The title of this post could also be "Sleep Training for Dummies" (that's me) or "What to do When You Are a Slave to Your Children's Bedtime. "
The truth is, in preparation for Sarah's arrival into this world I read a lot of sleep books.
Baby Whisperer. Happiest Baby on the Block. No Cry Sleep Solution. are among a few of the books I read in hopes of becoming a sleep expert. I wasn't. Actually, I was an expert at all of the different methods, but was less successful at applying them or making them work for our family. Things did not go well, Sarah was waking multiple times in the night from about three months old and I read more sleep books.
The Sleep Easy Solution was also perused. Dr. Sears' website became my go to place to make myself feel like there was light at the end of the tunnel. Finally, at ten months old, Sarah began sleeping through the night and we never looked back. She needed and still does need a lot of sleep, so she was a 7-7 girl and we liked it. Sarah was also relatively easy to get to bed. Stories, snuggles and good night. That was it. It was so easy. Even when we transitioned her to her big girl bed, bedtimes were a breeze 95% of the time. Then she turned three and she got scared of a lot of things and claimed she could not fall asleep by herself. Last June we started laying with her every night to help her go to sleep. Then last August, when Jack gave up his crib at the ripe old age of seventeen months, we started laying with him too because if you didn't he would just wander out of bed.

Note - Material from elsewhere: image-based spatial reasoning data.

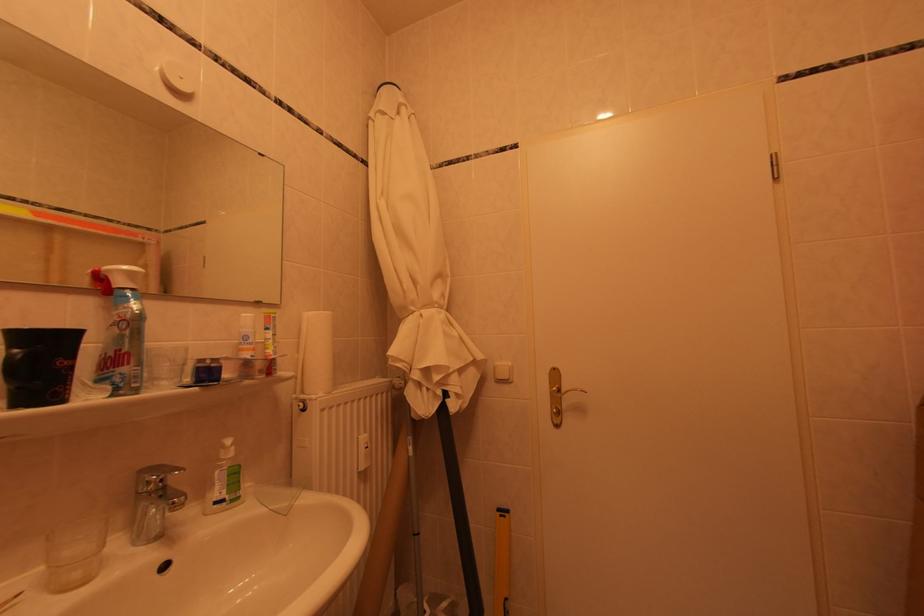
The height and width of the screenshot is (616, 924). I want to click on white light switch, so click(503, 371).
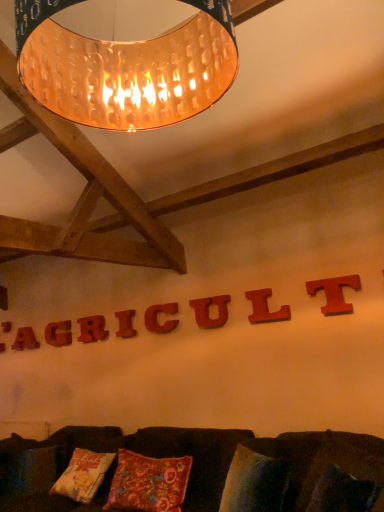
Question: Considering the positions of wooden letter at center, the seventh letter from the left, and matte wooden letter at upper center, which is the second letter in back-to-front order, in the image, is wooden letter at center, the seventh letter from the left, wider or thinner than matte wooden letter at upper center, which is the second letter in back-to-front order,?

Choices:
 (A) thin
 (B) wide

Answer: (A)

Question: Considering the positions of wooden letter at center, the 2th letter when ordered from front to back, and matte wooden letter at upper center, which appears as the seventh letter when viewed from the right, in the image, is wooden letter at center, the 2th letter when ordered from front to back, taller or shorter than matte wooden letter at upper center, which appears as the seventh letter when viewed from the right,?

Choices:
 (A) tall
 (B) short

Answer: (B)

Question: Which object is positioned closest to the copper hammered lampshade at upper center?

Choices:
 (A) wooden letter at center, the 4th letter in the right-to-left sequence
 (B) floral-patterned fabric pillow at center
 (C) velvet cushion at lower center
 (D) wooden letter at center, arranged as the 5th letter when viewed from the right
 (E) wooden letter at center, which is the 3th letter in back-to-front order

Answer: (C)

Question: Which is nearer to the velvet cushion at lower center?

Choices:
 (A) red wood letter u at center, acting as the 6th letter starting from the back
 (B) matte wooden letter at upper center, which is the second letter in back-to-front order
 (C) floral-patterned fabric pillow at center
 (D) wooden letter at upper center, the 1th letter from the back
 (E) matte red wooden t at upper center, the eighth letter in the back-to-front sequence

Answer: (C)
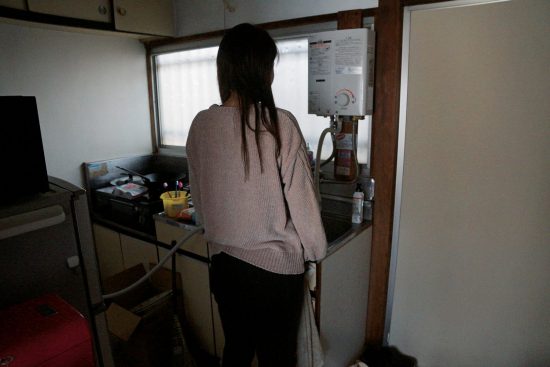
At what (x,y) coordinates should I click in order to perform the action: click on greyish white wall. Please return your answer as a coordinate pair (x, y). This screenshot has height=367, width=550. Looking at the image, I should click on tap(100, 87).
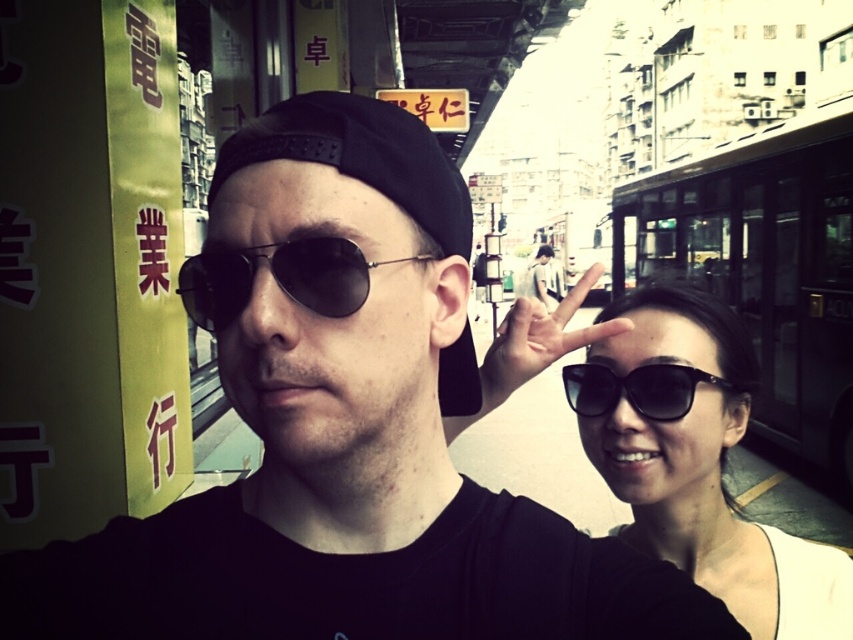
You are a photographer trying to capture a photo of both the person taking a selfie and the one making a peace sign. You notice two points in the image labeled as point 1 at coordinates [788,586] and point 2 at coordinates [579,289]. Based on their positions, which point is closer to the photographer?

Point 1 at coordinates [788,586] is closer to the photographer because it is in front of point 2 at coordinates [579,289].

You are a photographer trying to capture the scene where the black matte hand at center and the black matte sunglasses at right are both visible. Which object should you focus on first to ensure both are in sharp focus?

You should focus on the black matte hand at center first because it is closer to the viewer than the black matte sunglasses at right, ensuring both are in focus when using depth of field appropriately.

You are a photographer trying to capture a photo of the black matte sunglasses at upper right in the scene. However, there is a point at coordinates point (697, 460) that might be obstructing your view. Is this point located on the black matte sunglasses at upper right?

Yes, the point (697, 460) is located on the black matte sunglasses at upper right, so it may obstruct your view.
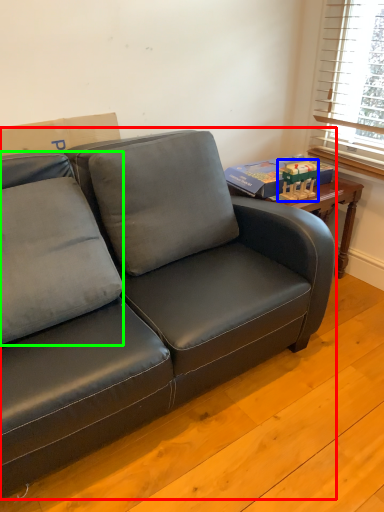
Question: Considering the real-world distances, which object is closest to studio couch (highlighted by a red box)? toy (highlighted by a blue box) or pillow (highlighted by a green box).

Choices:
 (A) toy
 (B) pillow

Answer: (B)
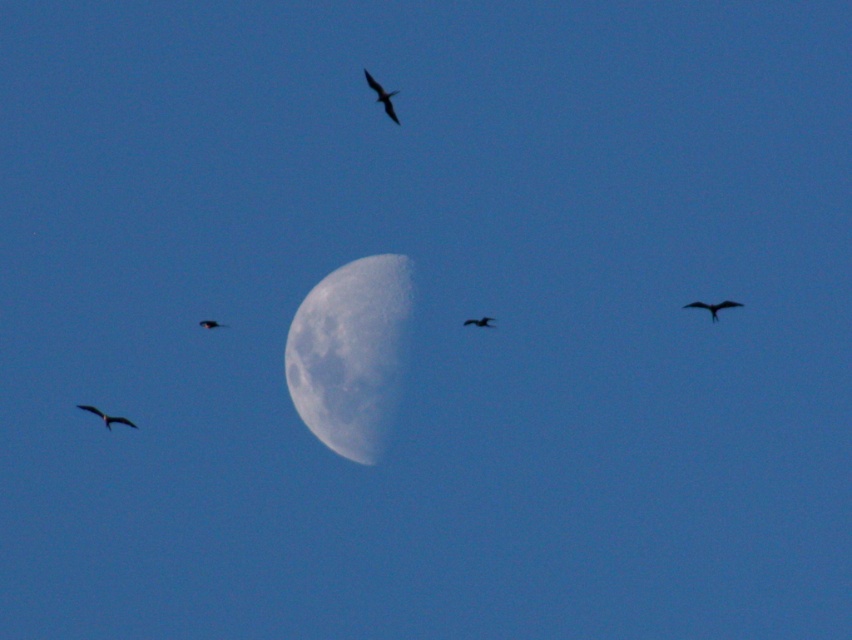
Question: Where is black matte bird at upper center located in relation to silhouette glossy bird at center in the image?

Choices:
 (A) right
 (B) left

Answer: (B)

Question: Which object is closer to the camera taking this photo?

Choices:
 (A) black matte bird at upper right
 (B) black matte bird at lower left
 (C) silhouette glossy bird at center

Answer: (A)

Question: Does black matte bird at upper center have a greater width compared to matte black bird at upper center?

Choices:
 (A) yes
 (B) no

Answer: (A)

Question: Is black matte bird at upper center bigger than silhouette glossy bird at center?

Choices:
 (A) no
 (B) yes

Answer: (B)

Question: Which point appears farthest from the camera in this image?

Choices:
 (A) (220, 324)
 (B) (131, 422)
 (C) (714, 314)

Answer: (A)

Question: Estimate the real-world distances between objects in this image. Which object is farther from the matte black bird at upper center?

Choices:
 (A) black matte bird at upper right
 (B) black matte bird at lower left
 (C) silhouette glossy bird at center
 (D) slightly grayish-white textured moon at center

Answer: (A)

This month, we were away for three weekends and I realized I am a slave to my kids' bedtime. It was downright painful at some points. So last Sunday, we decided it was time to end all of this laying with our kids at bedtime. It was cutting into our adult time and it was messing with our own sleep as we would often fell asleep with our kids and we would wake up twenty minutes later, forty minutes later or even an hour later.
Last Sunday, we started a sticker reward chart for both kids and explained the new bedtime routine. I know some people are against reward charts, but this one is working well and it helps the kids keep track of how many nights they have been able to fall asleep on their own. Sarah is even doing some math which I like. I hear her saying things like, "I have five stickers, I only need two more to make seven."
This week, after our usual teeth brushing, stories and snuggles we take a chair and sit in the doorway of their rooms for ten minutes. After ten minutes we leave whether they are asleep or not. On the nights that Captain Canada works late, I sit in the hallway between the two rooms. Most nights, Jack does not need anyone to sit for him. The next step is to stay upstairs for ten minutes, but not sit in the chair anymore. This has been way less painful than I anticipated. Apart from some major stall tactics from Sarah, there has been very little resistance. I am happy to report, we have had seven days of not lying with our kids for bedtime.
Like anything with parenting, you have to do what works for you and your child(ren). You need to take all that parenting information and advice that is out there, weed through it and pick out what makes the most sense for you and your family. So although it won't work for everyone and is certainly not perfect, we feel like this week, we have made progress. And if you see Jack and Sarah at Toys R Us tomorrow picking out new toys, please don't judge:)
Tell me, what is something that worked for you and your child in the sleep department?